L’une des plus importantes tendances pour les données en 2014 sera l’intensification des « Cookies+ ». Un monde cookie+ est un environnement dans lequel les consommateurs multiécrans se verront délivrer les publicités les plus pertinentes à travers une solution data multiécran. Une solution data cookie+ utilise un mélange de cookie, de device et identifiants statistiques permettant de fournir une vision holistique, en conformité avec le respect de la vie privée, du comportement du consommateur. Les récentes discussions au sujet des cookies ont eu tendance à biaiser le sujet allant vers un ton dramatique sur « la mort du cookie » ou « la fin du boom du PC ». En réalité, les PC ne disparaîtront nullement dans l’avenir proche, vu que le nombre de tablettes n’atteindra celui des PC que vers 2017. Les marketeurs doivent se préparer à un consommateur multiécran, qui pourra être ciblé de façon efficace avec l’aide du cookie+.

Avec les IPO de Criteo ou Rocket Fuel, il s’agit d’un bon moment pour une entreprise de l’industrie ad tech d’ouvrir son capital. Quels sont vos projets sur ce point ?

Notre focus est celui de continuer de construire des solutions innovantes faisant en sorte de rendre les médias digitaux plus pertinents pour les consommateurs et plus performants pour les marketeurs. Si nous donnons priorité à nos clients et à notre business, le reste viendra tout seul.

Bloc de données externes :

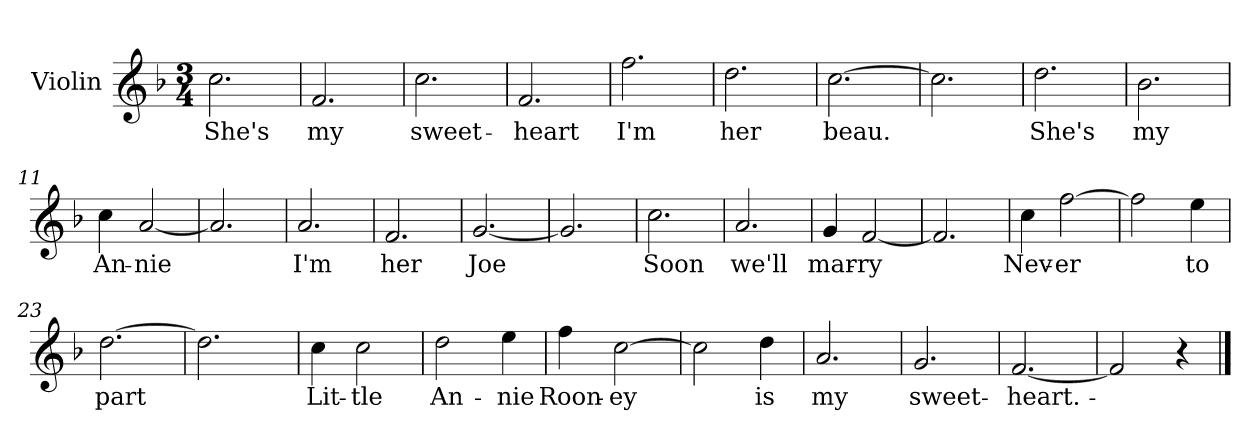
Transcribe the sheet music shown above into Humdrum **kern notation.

**kern	**text
*part1	*part1
*staff1	*staff1
*I"Violin	*
*I'Vln	*
*clefG2	*
*k[b-]	*
*F:	*
*M3/4	*
=1	=1
2.cc\	She's
=2	=2
2.f/	my
=3	=3
2.cc\	sweet-
=4	=4
2.f/	-heart
=5	=5
2.ff\	I'm
!!LO:LB:g=z
=6	=6
2.dd\	her
=7	=7
[2.cc\	beau.
=8	=8
2.cc\]	.
=9	=9
2.dd\	She's
=10	=10
2.b-\	my
!!LO:LB:g=z
=11	=11
4cc\	An-
[2a/	-nie
=12	=12
2.a/]	.
=13	=13
2.a/	I'm
=14	=14
2.f/	her
=15	=15
[2.g/	Joe
!!LO:LB:g=z
=16	=16
2.g/]	.
=17	=17
2.cc\	Soon
=18	=18
2.a/	we'll
=19	=19
4g/	mar-
[2f/	-ry
=20	=20
2.f/]	.
!!LO:LB:g=z
=21	=21
4cc\	Nev-
[2ff\	-er
=22	=22
2ff\]	.
4ee\	to
=23	=23
[2.dd\	part
=24	=24
2.dd\]	.
=25	=25
4cc\	Lit-
2cc\	-tle
!!LO:LB:g=z
=26	=26
2dd\	An-
4ee\	-nie
=27	=27
4ff\	Roon-
[2cc\	-ey
=28	=28
2cc\]	.
4dd\	is
=29	=29
2.a/	my
=30	=30
2.g/	sweet-
!!LO:LB:g=z
=31	=31
[2.f/	-heart.-
=32	=32
2f/]	.
4r	.
==	==
*-	*-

En 2013 le marché des ad-exchanges a explosé avec plus de 50% de croissance aux Etats-Unis et en Europe. Avez-vous remarqué la même tendance du côté de la data et des audiences ?

Oui. Ces deux dernières années, notre business a grandi de plus de 2000% en Europe.

Avec une bonne segmentation d’audience, ne pensez-vous pas que dans le futur la data deviendra encore plus valorisée que les média ?

Plusieurs éléments sont à l’origine de campagnes marketing qui ont du succès. La créativité, les médias, les données et la technologie. Le sujet n’est pas tellement de mettre en compétition les deux leviers. Une data qualitative peu aider une campagne, mais une data qualitative associée à des espaces médias qualitatifs sera d’autant plus efficace. La même chose vaut pour la créativité et la technologie. Le ciblage le plus précis au monde ne pourra pas aider une mauvaise publicité qui est mal livrée. Tous les aspects doivent travailler ensemble. Ceci dit, il est vrai que les médias ont pris une part surdimensionnée des budgets publicitaires, mais nous croyons queprivacy les budgets sont en train de s’aligner rapidement.

Que pensez-vous du débat actuel concernant le respect de la vie privée en ligne ?

Les considérations concernant la vie privée devraient toujours être la première priorité dès qu’il  s’agit de technologie marketing, quelle qu’elle soit. Les cookies respectent la vie privée, et ils ont fourni à l’industrie une méthode facile de transparence, de choix et de contrôle. Mais ils ne sont pas suffisamment flexibles pour convaincre à la fois les fans du respect de la vie privée et les annonceurs. Tandis que les cookies ne devraient pas disparaître dans un futur proche, de nouveaux outils et alternatives vont fournir un niveau plus important de précision et pertinence. Néanmoins il est fondamental que ces nouveaux outils puissent fournir la même transparence, choix et contrôle espérés par les consommateurs et les législateurs, et aussi qu’ils demeurent dans le cadre de l’information personnelle non-identifiable. Je crois que dans le future nous verrons un paysage dans lequel le cookie jouera sa part au sein  d’un mécanisme plus large, qui sera à l’origine d’expériences digitales pertinentes et respectueuses de la vie privée des consommateurs.